HDU 3999----The order of a Tree(二叉树的前序遍历)

题目大意：给你一个序列，让你用这个序列建立一个 二叉搜索树。然后在让你在输出一个序列，让这个序列可以构成和上面一样的二叉搜索树，且序列的 字典序最小。

根据二叉搜索树的定义，左子树小右子树大，所以直接输出先序遍历就行了！！！也就是用题目给的序列建好二叉搜索树，然后输出他的前序遍历（最近刚开始学数据结构，为毛数据结构都是指针啊！！！最怕的就是指针，因为C语言没好好学他，没办法只能克服了

），下面的代码大家共勉，有什么问题还请多多指教，我学的也不好，共同进步！

As we know,the shape of a binary search tree is greatly related to the order of keys we insert. To be precisely: 

1.  insert a key k to a empty tree, then the tree become a tree with 

only one node; 

2.  insert a key k to a nonempty tree, if k is less than the root ,insert 

it to the left sub-tree;else insert k to the right sub-tree. 

We call the order of keys we insert “the order of a tree”,your task is,given a oder of a tree, find the order of a tree with the least lexicographic order that generate the same tree.Two trees are the same if and only if they have the same shape. 

InputThere are multiple test cases in an input file. The first line of each testcase is an integer n(n <= 100,000),represent the number of nodes.The second line has n intergers,k1 to kn,represent the order of a tree.To make if more simple, k1 to kn
is a sequence of 1 to n. 

OutputOne line with n intergers, which are the order of a tree that generate the same tree with the least lexicographic. 

Sample Input

4

1 3 4 2

Sample Output

1 3 2 4

#include<stdio.h>
#include<string.h>
#include<stdlib.h>

typedef struct Tnode
{
int v;
struct Tnode *left,*right;
}Node;//建立结点

Node *Buildtree(Node *root,int n)  //建树
{
if(root==NULL)
{
root=(Node*)malloc(sizeof(Node));
root->v=n;
root->left=root -> right =NULL;
return root;
}
if(root ->v>n)
root -> left= Buildtree(root -> left,n);
else
root -> right=Buildtree(root -> right,n);
return root;              //每次返回头指针，才能进行下一次的比较
}
void DLR(Node *root,int n) //前序遍历
{
if(n!=1)
printf(" %d",root -> v);
else
printf("%d",root->v);
if(root->left!=NULL)
DLR(root->left,2);
if(root->right!=NULL)
DLR(root->right,2);
}
int main()
{
int n,m,i;
Node *root=NULL;
while(~scanf("%d",&n))
{
for(i=0;i<n;i++)
{
scanf("%d",&m);
root=Buildtree(root,m);
}
DLR(root,1);
printf("\n");
}
return 0;
}

- - - - -

请用两句话概括上面这篇题解的内容。

• 数据条目:
- - - - -

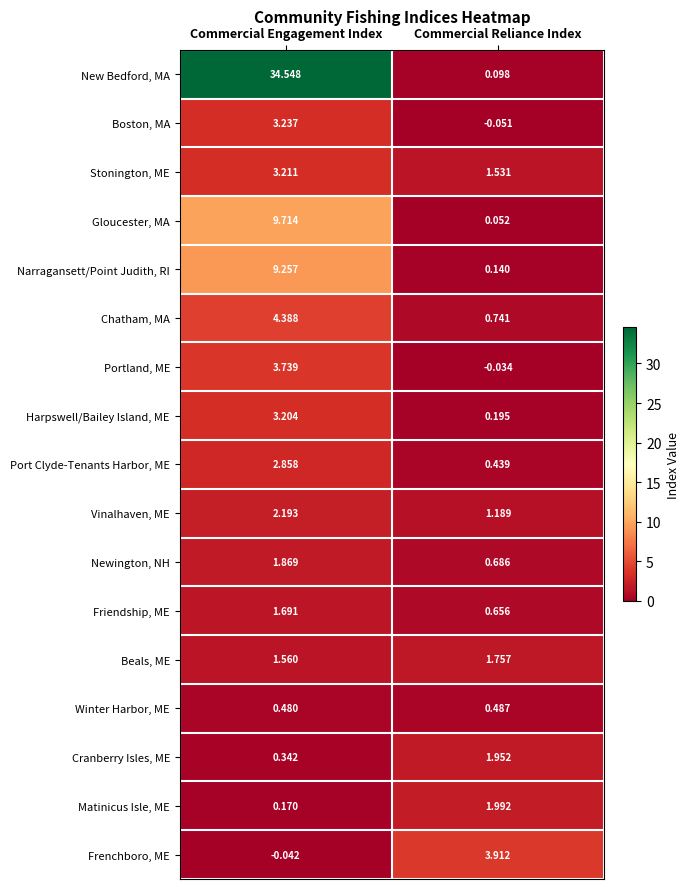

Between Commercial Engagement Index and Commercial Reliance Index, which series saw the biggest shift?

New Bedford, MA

- - - - -

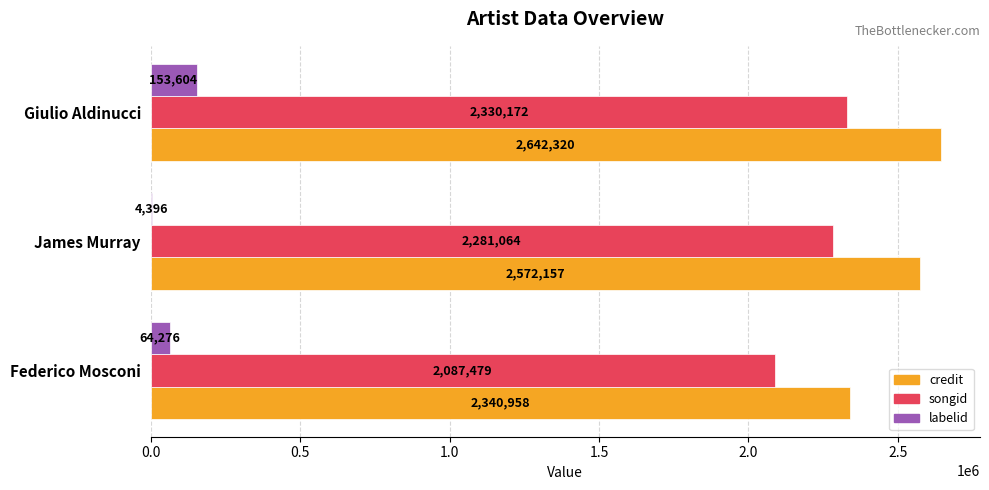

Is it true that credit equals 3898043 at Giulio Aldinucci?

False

- - - - -

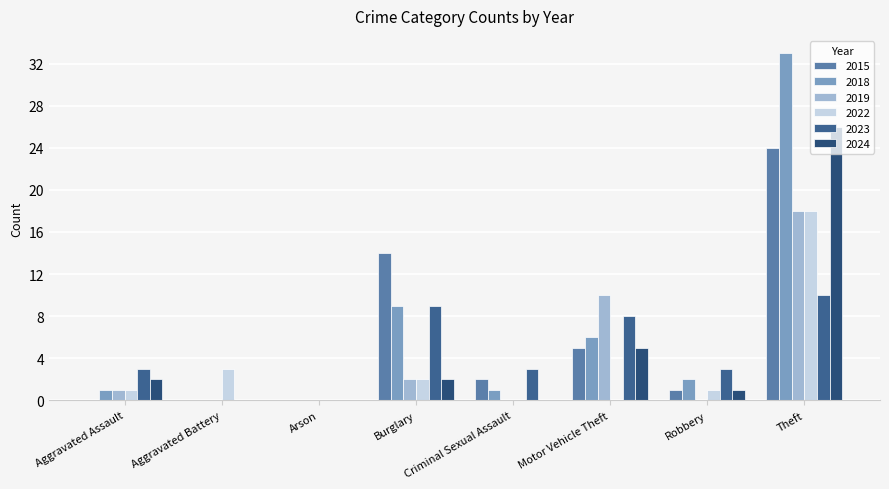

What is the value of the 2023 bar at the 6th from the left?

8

- - - - -

• 练习答案: 题目要求用给定序列建立一棵二叉搜索树，再输出一个能构成同样二叉搜索树且字典序最小的序列。作者指出，由于二叉搜索树左子树小、右子树大，只需用给定序列建好树后输出它的前序遍历，并附上了用指针建树和做前序遍历的C语言代码。